Communication is essential. Stay in touch with your child’s teachers and ask them to let you know if your child is struggling in social situations. Set aside time every day to talk with your child. Ask him questions about his day, his friends, and his feelings. Assure him that he can tell you anything, and that you will help him with situations he can’t handle by himself. Assure him that you will be discreet, so he won’t worry about embarrassment or repercussions.

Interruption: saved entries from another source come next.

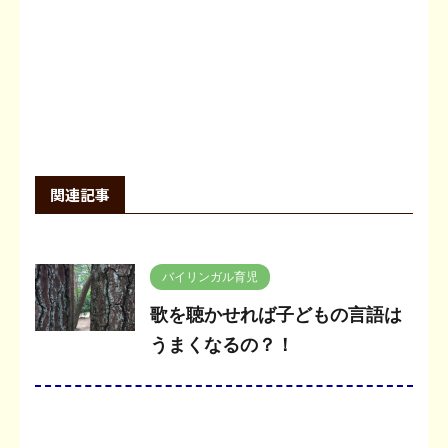
関連記事
バイリンガル育児
歌を聴かせれば子どもの言語は
うまくなるの？！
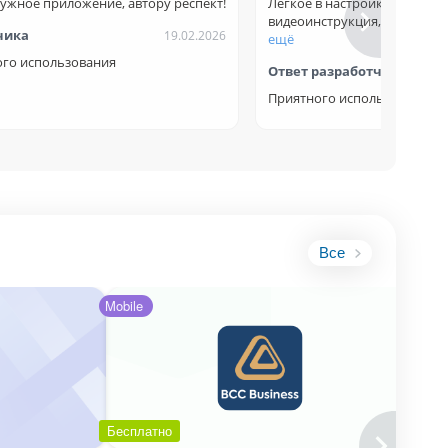
ужное приложение, автору респект!
Легкое в настройке приложе
видеоинструкция, понравилос
чика
19.02.2026
ещё
ого использования
Ответ разработчика
Приятного использования!
Все
Mobile
Бесплатно
Бесп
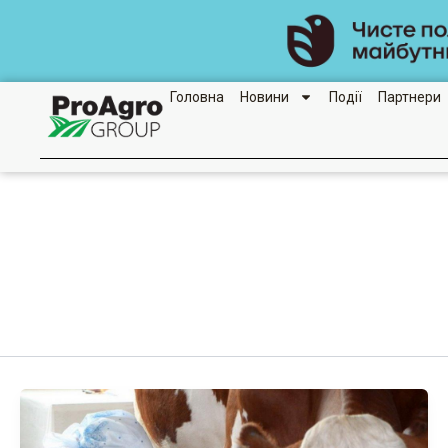
Перейти
до
вмісту
Головна
Новини
Події
Партнери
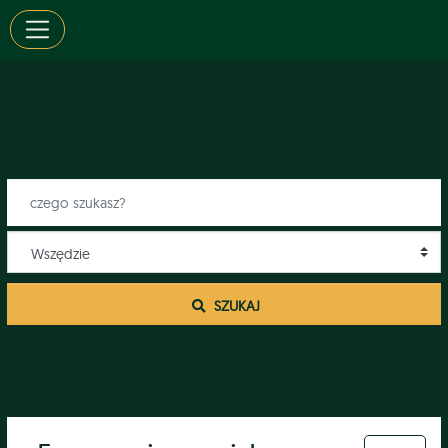
 SZUKAJ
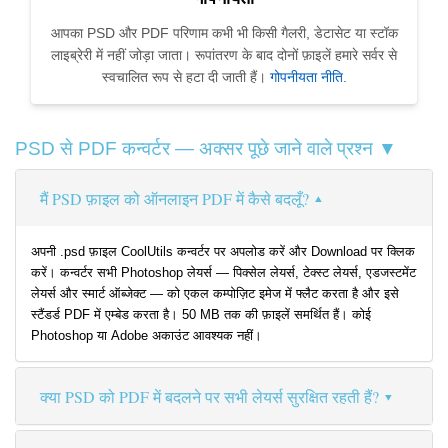
आपका PSD और PDF परिणाम कभी भी किसी गैलरी, डेटासेट या स्टॉक
लाइब्रेरी में नहीं जोड़ा जाता। रूपांतरण के बाद दोनों फ़ाइलें हमारे सर्वर से
स्वचालित रूप से हटा दी जाती हैं।
गोपनीयता नीति
.
PSD से PDF कन्वर्टर — अक्सर पूछे जाने वाले प्रश्न ▼
मैं PSD फ़ाइल को ऑनलाइन PDF में कैसे बदलूँ?
अपनी .psd फ़ाइल CoolUtils कन्वर्टर पर अपलोड करें और Download पर क्लिक
करें। कन्वर्टर सभी Photoshop लेयर्स — पिक्सेल लेयर्स, टेक्स्ट लेयर्स, एडजस्टमेंट
लेयर्स और स्मार्ट ऑब्जेक्ट — को एकल कम्पोज़िट इमेज में फ्लैट करता है और इसे
स्टैंडर्ड PDF में एम्बेड करता है। 50 MB तक की फ़ाइलें समर्थित हैं। कोई
Photoshop या Adobe अकाउंट आवश्यक नहीं।
क्या PSD को PDF में बदलने पर सभी लेयर्स सुरक्षित रहती हैं?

Help your child cultivate friendships. Kids are less likely to be bullied if they have friends. Role-playing can be helpful when teaching your child how to interact socially. Set up scenarios, and help your child react appropriately to different situations. Let your child invite a friend over, and plan activities that foster cooperation, self-esteem and fun. Game nights are a great way for kids to interact and get to know each other while being supervised.
If the bullying continues in spite of your efforts, you may have to get school officials involved. Schools have policies in place to address bullying. If your child is being bullied outside of a school environment, you should meet with the offender’s parents to find a solution that will stop it. Remember, you are your child’s best advocate when it comes to bullying and ADHD.